An increase in fees for medical reports and a ban on lawyers instructing medical experts before the defendant’s liability decision are among reforms put out for consultation today.
The Ministry of Justice (MoJ) has also proposed a change to the medical expert ‘offer’ for claimants and a reduction in the capacity required to become a tier 1 medical reporting organisation (MRO).
Now was an “appropriate time” to consult on a number of medico-legal reporting issues in relation to road traffic accidents, the MoJ said, in light of the Official Injury Claim (OIC) portal going live in May 2021 and the impact of the pandemic.
The number of claims issued through the OIC and the Claims Portal is now around 32,000 a month, compared to 56,000 registered on the Claims Portal pre-pandemic.
There are currently 10 tier 1 and 28 tier 2 MROs authorised and operational on MedCo, a reduction of one and 12 respectively since 2020. Of these, eight tier 1 and 18 tier 2 MROs also provide medical reports to unrepresented claimants making claims via the OIC.
There are 86 indirect and 414 direct medical experts (DMEs) on MedCo.
Medical reporting fees were set in 2014, with MedCo set up a year later. The MoJ said the fact 38 MROs were still in the market indicated that the £180 fixed fee for the initial report “does still cover the level of work required”.
“However, it is likely that reduced volumes of claims and outside factors such as inflation and its subsequent impact on the cost of living means that the margins for MROs and DMEs have been reduced.”
It proposed increasing the initial report fee to £210 and all the other fixed fees too, such as consultant orthopaedic surgeon (from £420 to £500) and accident and emergency consultant (£360 to £430), with costs for obtaining medical records increasing from £30 to £35, and costs from the records holder up from £80 to £95.
The MoJ said it would take into account “overall financial impact” of the increases in terms of the cost to compensators before deciding to press ahead with this.
The lower level of claims meant the MoJ proposed reducing the qualifying criteria to be a national, tier 1 MRO from 40,000 medical reports a year and 225 active experts on their panel to 28,000 and 175 respectively.
But it was not convinced that the requirement to have contracted medical experts in 80% of postcodes should be amended downwards.
The current ‘offer’ for represented claimants is two tier 1 and five tier 2 MROs or seven DMEs.
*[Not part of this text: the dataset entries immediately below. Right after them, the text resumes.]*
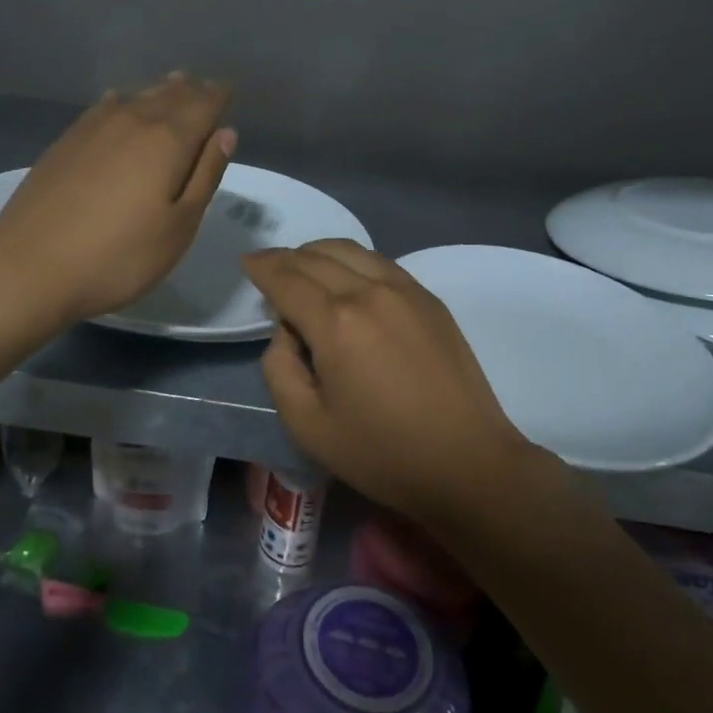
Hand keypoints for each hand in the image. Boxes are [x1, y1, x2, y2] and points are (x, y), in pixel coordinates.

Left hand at [0, 75, 236, 324]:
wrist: (28, 267)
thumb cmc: (118, 256)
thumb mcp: (178, 227)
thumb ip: (205, 176)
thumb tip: (225, 133)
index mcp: (168, 140)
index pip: (202, 105)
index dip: (218, 97)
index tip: (229, 92)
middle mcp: (132, 121)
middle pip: (169, 96)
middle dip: (190, 91)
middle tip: (204, 88)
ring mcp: (93, 128)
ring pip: (136, 98)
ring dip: (159, 92)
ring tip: (173, 85)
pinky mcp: (65, 142)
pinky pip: (105, 107)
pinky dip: (123, 101)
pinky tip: (119, 102)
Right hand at [241, 239, 538, 526]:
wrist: (467, 462)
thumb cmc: (381, 452)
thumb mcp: (306, 424)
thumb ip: (279, 367)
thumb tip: (286, 331)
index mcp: (335, 322)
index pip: (286, 278)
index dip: (261, 267)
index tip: (246, 262)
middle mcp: (369, 291)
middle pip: (315, 257)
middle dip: (284, 258)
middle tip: (268, 268)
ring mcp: (404, 290)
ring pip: (349, 250)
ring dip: (317, 253)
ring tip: (302, 268)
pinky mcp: (429, 299)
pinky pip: (379, 262)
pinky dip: (351, 260)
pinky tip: (346, 279)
The consultation proposed adding a further tier 2 MRO to the offer, with no other changes.
The MoJ said it wanted to bring the OIC medical report process for represented and unrepresented claimants in line so that the former have to source their reports through the portal as well, rather than go through MedCo. The report provider, rather than the solicitor, would upload the report onto the OIC.
This would allow the OIC to monitor the length of the report process, with the MoJ saying high-level evidence indicating that represented claimants took longer to disclose reports. This has been a longstanding criticism from defendants.
The MoJ also wanted to address medical reports not referencing the defendant’s version of events and not detailing the cause and the impact on amenity of non-whiplash injuries, especially in light of the Court of Appeal ruling on so-called mixed injuries.
There were also “indications that some claimant representatives are issuing instructions to medical report providers prior to the receipt of liability/causation decisions from the at-fault compensator” – something the OIC prevents unrepresented claimants from doing.
This can “impact on the quality of the evidence produced, the time taken to finalise the evidence and the final outcome for the claimant”.
The options to tackle this ranged from “ensuring better knowledge by professional user claims handlers” to “aligning the medical reporting process to ensure that both unrepresented and represented claimants followed the same user journey”.
The MoJ outlined concerns that DMEs were increasingly using administration agencies (AAs), especially since the OIC’s launch. While some just offered secretarial support, others “may be effectively operating as unauthorised MROs”.
MedCo has identified practices indicating this, such as payments being made to the AA rather than directly to the DME, AAs performing specified MRO activities, and instructions being received centrally by an AA and then allocated to DMEs.
The consultation put forward four options, ranging from just monitoring the issue for now to requiring all AAs to register on, and be audited by, MedCo.
Matthew Maxwell Scott, executive director of the Association of Consumer Support Organisations, said it was not clear why the MoJ had delayed publication of the consultation, which was due this time last year.
“It’s clear that the functioning of the MedCo framework needs review to ensure that medical reporting firms can continue to operate.
“We urge the MoJ to update fixed fees and disbursements, court fees and damages on a regular basis to reflect soaring inflation and sustain those who work on behalf of consumers in the civil justice system. To date, government policy here has been piecemeal at best.
“Nobody is asking for special favours, just fairness. If practitioners exit the market, consumers risk being left with nobody to turn to if they need help to navigate a complex legal process.”